Gabriela Borges
Memórias da Congada
vídeo
3:45
2020
Memórias da Congada aborda a Congada, uma manifestação da cultura popular brasileira de origem africana, por meio das memórias de Moacir Lopes de Oliveira, meu avô e herdeiro da Congada da cidade de Rio Casca, em Minas Gerais. O vídeo é fruto do resgate das origens familiares e reflete sobre ancestralidade, sincretismo religioso e resistência do povo negro a partir dos relatos do meu avô e de seu desdobramento na minha produção artística.
Congada é um rito milenar africano, que chega ao Brasil com a vinda dos africanos que foram escravizados. O nome Congada tem origem no país africano Congo, e também pode ser chamada de congado ou de congo. Antes de se espalhar pelo Brasil e chegar à Minas Gerais, o historiador e antropólogo Luís da Câmara Cascudo localiza manifestações da Congada por volta do séc. XVII em Pernambuco.
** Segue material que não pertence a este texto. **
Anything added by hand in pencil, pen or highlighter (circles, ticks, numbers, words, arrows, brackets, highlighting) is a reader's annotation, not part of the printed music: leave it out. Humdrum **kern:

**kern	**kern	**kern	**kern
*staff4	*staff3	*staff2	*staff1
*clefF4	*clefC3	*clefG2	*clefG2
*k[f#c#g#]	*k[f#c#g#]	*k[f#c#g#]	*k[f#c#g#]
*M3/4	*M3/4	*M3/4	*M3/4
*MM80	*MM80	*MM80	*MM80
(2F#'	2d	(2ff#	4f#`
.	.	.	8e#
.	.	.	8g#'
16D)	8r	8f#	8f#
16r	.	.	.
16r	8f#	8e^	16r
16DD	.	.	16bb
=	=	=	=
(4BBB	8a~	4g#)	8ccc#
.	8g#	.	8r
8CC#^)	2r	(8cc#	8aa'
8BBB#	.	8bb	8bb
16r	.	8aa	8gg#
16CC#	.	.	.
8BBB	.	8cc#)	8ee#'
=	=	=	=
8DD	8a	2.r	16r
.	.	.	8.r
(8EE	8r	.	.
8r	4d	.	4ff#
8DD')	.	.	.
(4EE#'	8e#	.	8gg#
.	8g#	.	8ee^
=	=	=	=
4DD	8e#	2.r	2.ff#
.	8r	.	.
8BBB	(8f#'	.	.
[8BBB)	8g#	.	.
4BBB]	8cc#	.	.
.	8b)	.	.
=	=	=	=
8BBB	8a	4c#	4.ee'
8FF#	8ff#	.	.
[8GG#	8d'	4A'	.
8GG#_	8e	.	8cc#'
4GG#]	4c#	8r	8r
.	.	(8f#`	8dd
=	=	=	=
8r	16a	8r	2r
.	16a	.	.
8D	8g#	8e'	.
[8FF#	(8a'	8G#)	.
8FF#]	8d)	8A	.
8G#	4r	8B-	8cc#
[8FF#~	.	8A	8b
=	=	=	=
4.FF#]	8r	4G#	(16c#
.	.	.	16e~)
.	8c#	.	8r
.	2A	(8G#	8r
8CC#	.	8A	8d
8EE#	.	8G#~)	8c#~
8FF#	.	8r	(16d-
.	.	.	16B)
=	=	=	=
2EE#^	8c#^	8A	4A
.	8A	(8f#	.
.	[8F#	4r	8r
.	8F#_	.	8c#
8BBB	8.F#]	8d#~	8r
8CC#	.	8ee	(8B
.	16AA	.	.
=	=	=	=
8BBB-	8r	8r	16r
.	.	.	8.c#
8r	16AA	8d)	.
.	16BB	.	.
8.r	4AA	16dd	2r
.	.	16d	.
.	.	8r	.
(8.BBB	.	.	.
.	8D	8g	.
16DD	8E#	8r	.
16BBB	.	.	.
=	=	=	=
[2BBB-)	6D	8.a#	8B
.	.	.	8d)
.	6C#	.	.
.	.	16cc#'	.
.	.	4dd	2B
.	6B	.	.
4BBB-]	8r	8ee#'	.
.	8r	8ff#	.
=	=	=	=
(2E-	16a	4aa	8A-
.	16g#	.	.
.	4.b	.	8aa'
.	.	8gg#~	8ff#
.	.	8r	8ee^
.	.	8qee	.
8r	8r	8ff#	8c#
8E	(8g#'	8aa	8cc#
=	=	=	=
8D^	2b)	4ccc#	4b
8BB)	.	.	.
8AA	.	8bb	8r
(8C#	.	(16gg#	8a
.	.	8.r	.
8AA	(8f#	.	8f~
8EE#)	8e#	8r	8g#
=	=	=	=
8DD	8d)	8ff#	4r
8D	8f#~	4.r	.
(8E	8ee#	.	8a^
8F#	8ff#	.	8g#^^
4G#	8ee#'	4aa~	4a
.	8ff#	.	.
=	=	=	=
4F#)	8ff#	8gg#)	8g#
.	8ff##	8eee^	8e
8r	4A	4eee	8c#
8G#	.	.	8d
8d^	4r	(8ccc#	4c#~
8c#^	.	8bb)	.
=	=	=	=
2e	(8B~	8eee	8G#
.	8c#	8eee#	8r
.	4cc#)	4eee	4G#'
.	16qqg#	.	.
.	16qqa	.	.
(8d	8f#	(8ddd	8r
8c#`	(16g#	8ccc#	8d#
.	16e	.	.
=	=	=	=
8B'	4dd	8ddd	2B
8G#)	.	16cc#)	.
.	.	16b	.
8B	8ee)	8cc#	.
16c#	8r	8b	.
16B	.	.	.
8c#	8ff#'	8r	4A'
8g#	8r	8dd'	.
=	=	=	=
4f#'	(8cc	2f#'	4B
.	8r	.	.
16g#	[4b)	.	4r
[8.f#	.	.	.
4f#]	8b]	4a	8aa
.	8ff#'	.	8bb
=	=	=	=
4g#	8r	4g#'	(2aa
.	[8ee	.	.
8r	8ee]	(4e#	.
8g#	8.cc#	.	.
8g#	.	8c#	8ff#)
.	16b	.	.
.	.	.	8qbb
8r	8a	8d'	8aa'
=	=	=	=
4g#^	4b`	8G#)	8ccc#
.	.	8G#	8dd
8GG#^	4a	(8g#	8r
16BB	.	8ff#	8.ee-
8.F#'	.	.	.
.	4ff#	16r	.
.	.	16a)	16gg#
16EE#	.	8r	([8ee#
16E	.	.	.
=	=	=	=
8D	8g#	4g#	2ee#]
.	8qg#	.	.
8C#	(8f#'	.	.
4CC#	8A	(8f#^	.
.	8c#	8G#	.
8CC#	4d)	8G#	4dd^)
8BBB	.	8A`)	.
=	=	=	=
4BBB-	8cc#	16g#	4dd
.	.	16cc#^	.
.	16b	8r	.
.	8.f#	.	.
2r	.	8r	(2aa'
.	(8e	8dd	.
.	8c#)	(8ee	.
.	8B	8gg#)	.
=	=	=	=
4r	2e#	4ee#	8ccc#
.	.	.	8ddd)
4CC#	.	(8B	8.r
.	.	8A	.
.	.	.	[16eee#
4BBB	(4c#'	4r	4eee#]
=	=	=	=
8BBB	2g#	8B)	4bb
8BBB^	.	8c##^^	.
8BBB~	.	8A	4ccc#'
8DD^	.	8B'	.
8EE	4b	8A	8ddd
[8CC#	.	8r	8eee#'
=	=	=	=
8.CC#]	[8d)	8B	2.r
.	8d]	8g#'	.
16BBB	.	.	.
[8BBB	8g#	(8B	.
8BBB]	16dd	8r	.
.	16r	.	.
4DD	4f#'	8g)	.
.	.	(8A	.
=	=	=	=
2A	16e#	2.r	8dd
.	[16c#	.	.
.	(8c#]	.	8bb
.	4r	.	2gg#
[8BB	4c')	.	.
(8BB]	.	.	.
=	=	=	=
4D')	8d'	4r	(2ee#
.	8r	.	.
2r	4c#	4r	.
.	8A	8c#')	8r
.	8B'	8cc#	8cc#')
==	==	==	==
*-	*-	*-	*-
Longe de sua cultura e de sua terra natal, seus praticantes utilizavam a Congada para homenagear seus ancestrais, reis, divindades e anciões. A herança desta manifestação são as festas religiosas praticadas até hoje no Brasil. Trata-se de um desfile teatral, que remete a uma procissão e reúne elementos das tradições tribais do Congo e de Angola, com influências religiosas ibéricas. Desta forma, os senhores de engenho, as autoridades e a igreja aceitavam a solenidade. Os elementos africanos e ibéricos, que compõem este hibridismo cultural das congadas, contribuem para a desmistificação da ideia de que não haveria nada no mundo antes da Europa. Para o sociólogo Stuart Hall, a identidade cultural é sempre híbrida, mas “é justamente por resultar de formações históricas específicas, de histórias e repertórios culturais de enunciação muito singulares, que ela pode constituir um ‘posicionamento’, ao qual podemos chamar provisoriamente de identidade” (HALL, 2002, pp. 432-433). A congada enquanto manifestação cultural ancestral é uma tradição da cultura negra brasileira e, apesar do hibridismo, apresenta uma identidade própria. É de cunho religioso e racial e é uma resistência do povo negro.
A Congada é a ação guardiã do reinado e nela, a cada ano, é escolhido um novo rei. Ela é responsável por coroar o novo rei e conduzir a família real à missa solene. Costuma ter, como padroeiros, Nossa senhora do Rosário dos homens pretos, Santa Efigênia ou são Benedito.
Na Congada de Rio Casca, se canta e dança para Nossa Senhora do Rosário dos Homens Pretos e para Chico Rei. A Congada possui como painel de fundo o agradecimento à proteção e às bênçãos dadas a todo povo africano escravizado no Brasil. Também faz um tributo a Chico Rei, o líder negro Ganga Zumba Galanga, pela sua coragem, bravura e pelo modo inteligente de conduzir seu povo.
Em 2014, meu avô entrou no site da prefeitura de Rio Casca e não encontrou nada sobre a congada de Calixto, meu tataravô, o que o motivou a escrever para que a história de seu avô estivesse nas informações da prefeitura. Essa história tão bonita me deixou com vontade de ajudar meu avô: comecei a pesquisar e escolhi a Congada como tema da minha monografia de Bacharelado em Artes Visuais. Para Grada Kilomba, escrever é uma forma de materializar a voz: desse modo a pessoa deixa de ser objeto e se torna sujeito, pois a escrita se torna um ato político e de descolonização. Quem escreve passa a ter o poder de contar sua versão dos fatos, com suas próprias palavras. Ela diz: “eu me torno a oposição absoluta do que o projeto colonial predeterminou”. (KILOMBA, 2019, p. 28)
Crescemos lendo e ouvindo a versão eurocêntrica dos colonizadores acerca da nossa história. Mas e as histórias que não são contadas nos livros? As histórias faladas, passadas de geração em geração, contemplam a outra versão, a versão de um povo que, muito além de ter sido escravizado, também é descendente de rainhas e de reis. Portanto, quando seus avós contarem algo, passe adiante, escreva, grave, não deixe suas vozes serem esquecidas: permita que cada um deles continue presente, entre nós, por meio dessas histórias.